## [Exercise goal]
The answer should be each line from the entries below that has the word "none" in it.

#### Provided material ####

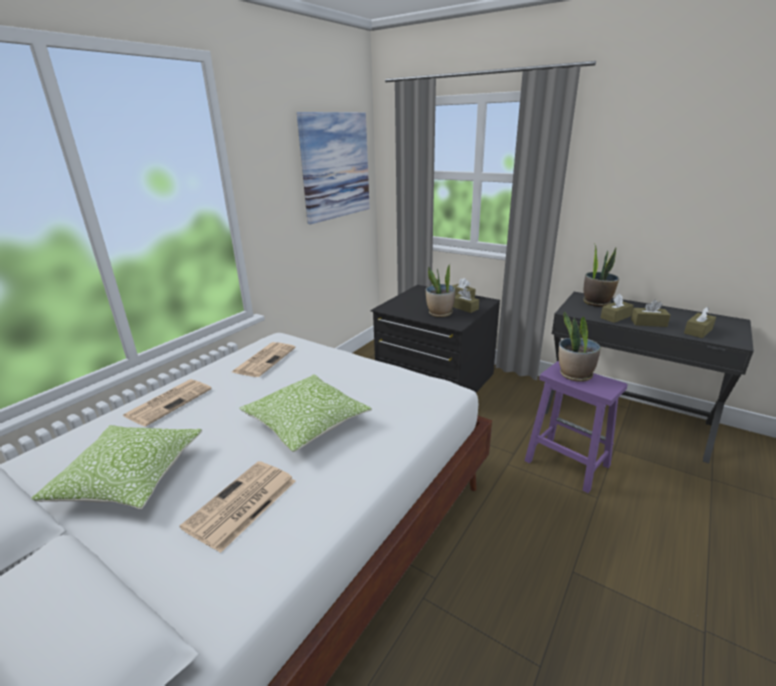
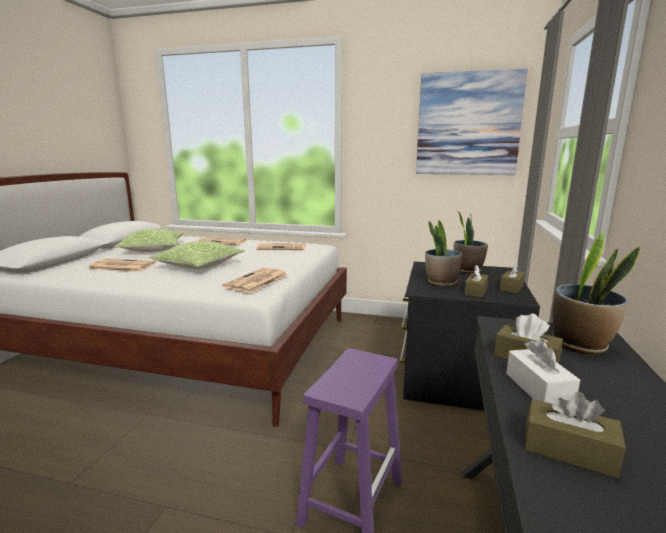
camera: 70 degrees right, 10 degrees down
potted plant [559,311,601,382] -> potted plant moved to [453,212,488,274]
brown tissue box [631,300,671,327] -> white tissue box [506,339,580,404]
none -> newspaper [222,268,287,293]

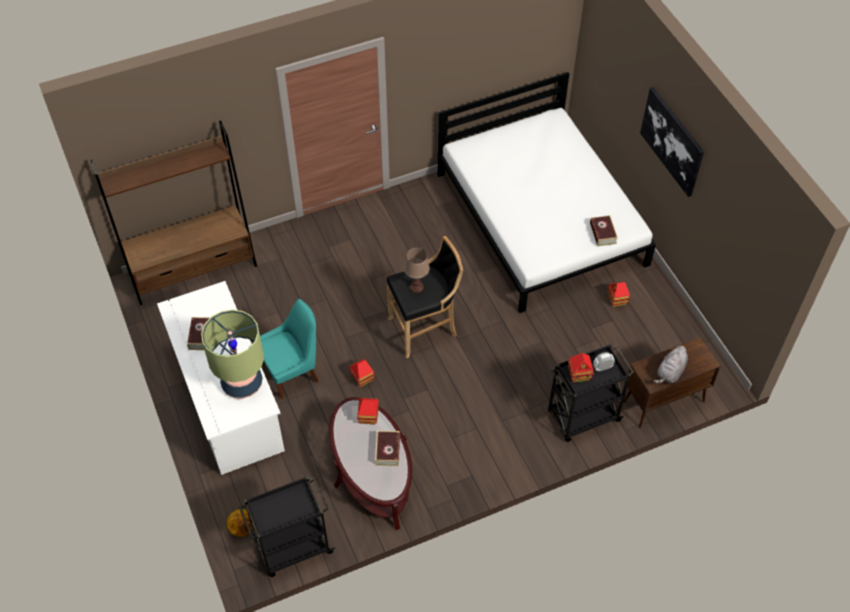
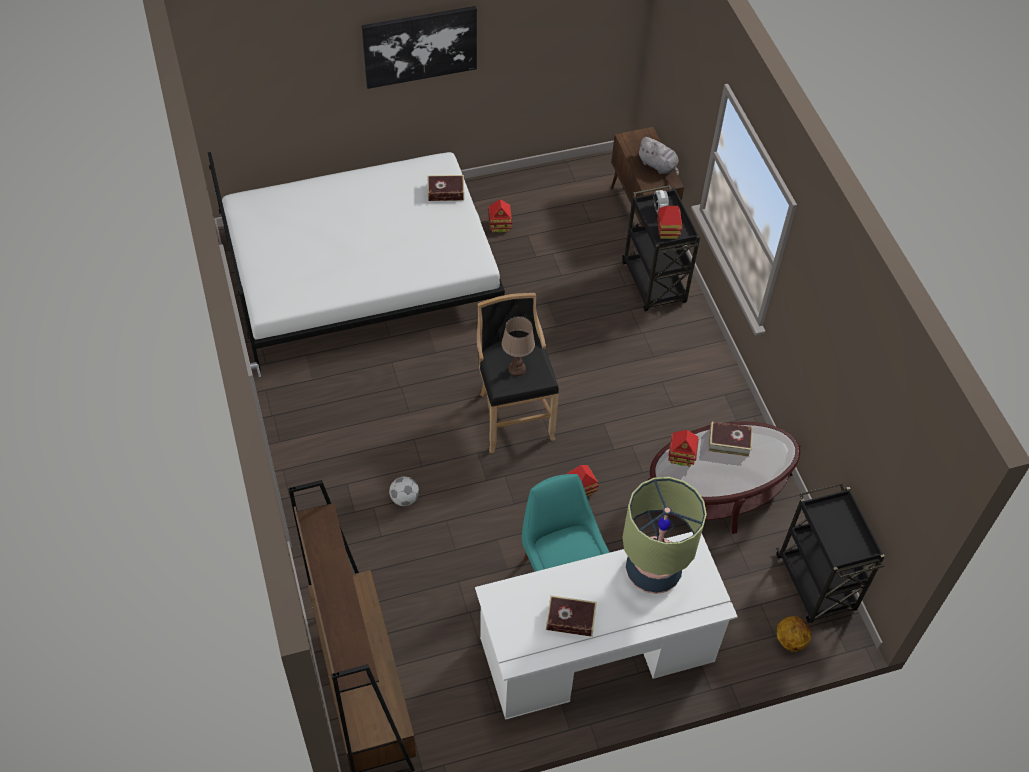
camera: 85 degrees left, 0 degrees up
none -> football [389,477,419,506]

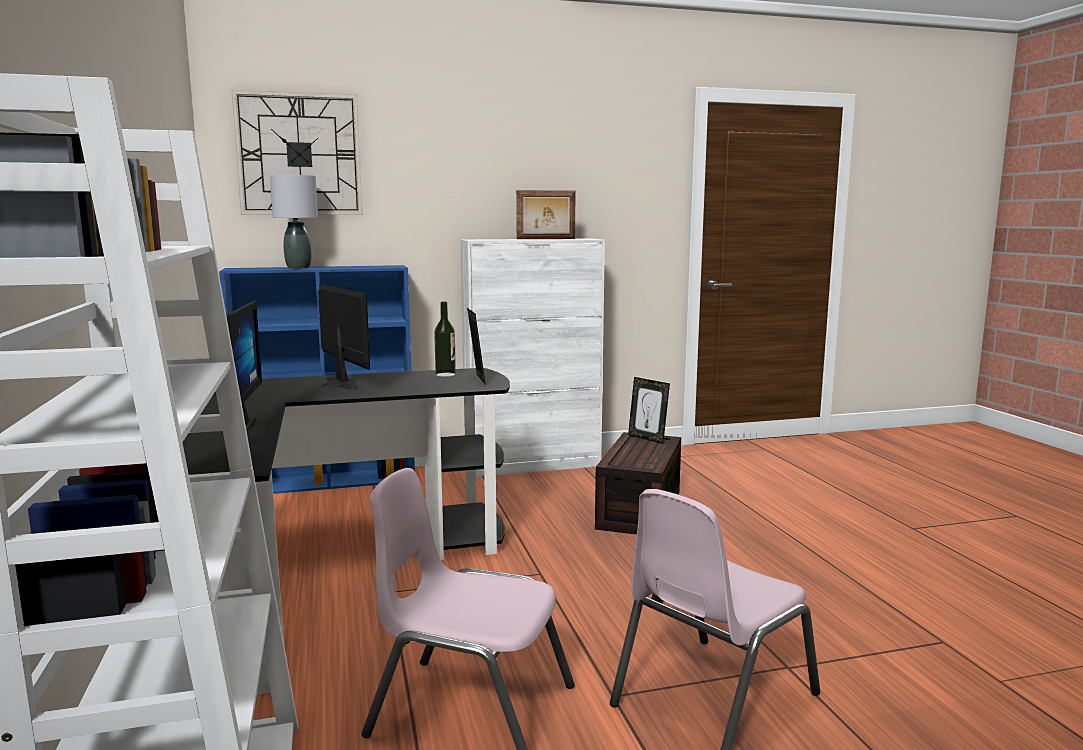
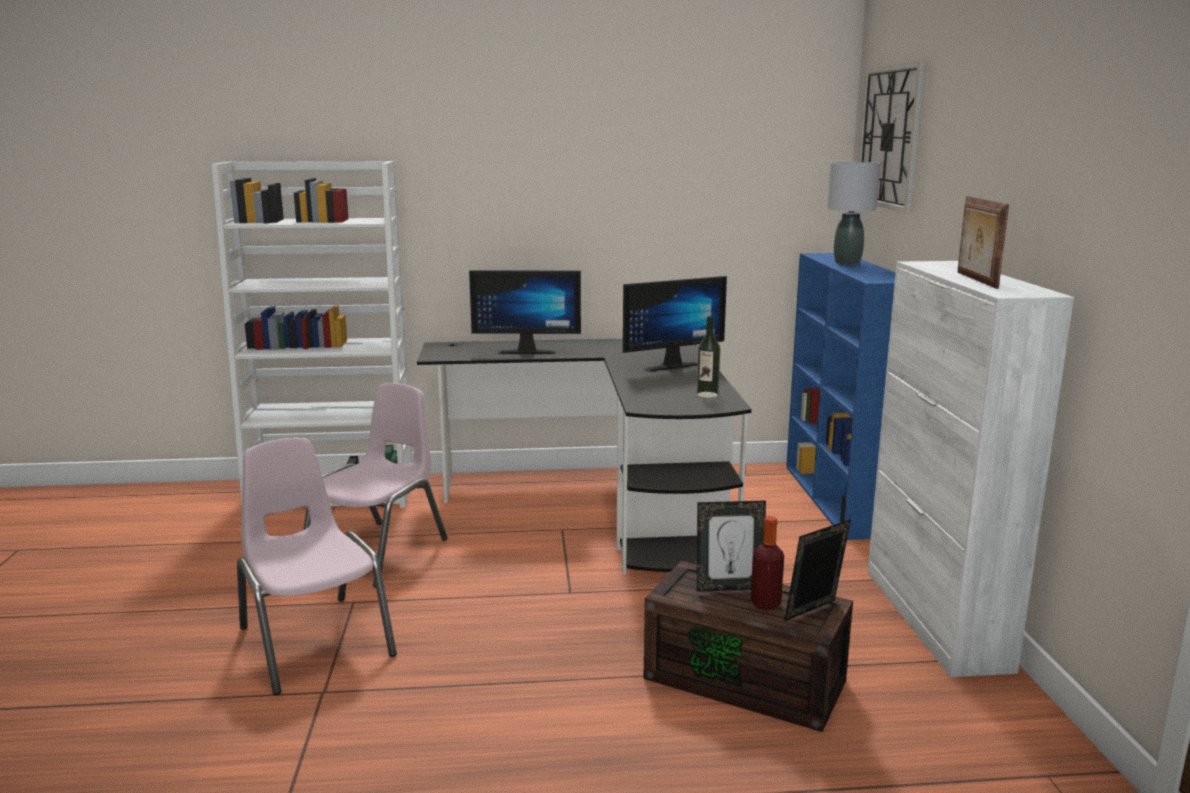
camera: 100 degrees right, 5 degrees up
picture frame [467,308,486,385] -> picture frame moved to [697,500,766,592]
none -> bottle [751,516,784,610]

####

## [Written reply]
none -> newspaper [222,268,287,293]
none -> football [389,477,419,506]
none -> bottle [751,516,784,610]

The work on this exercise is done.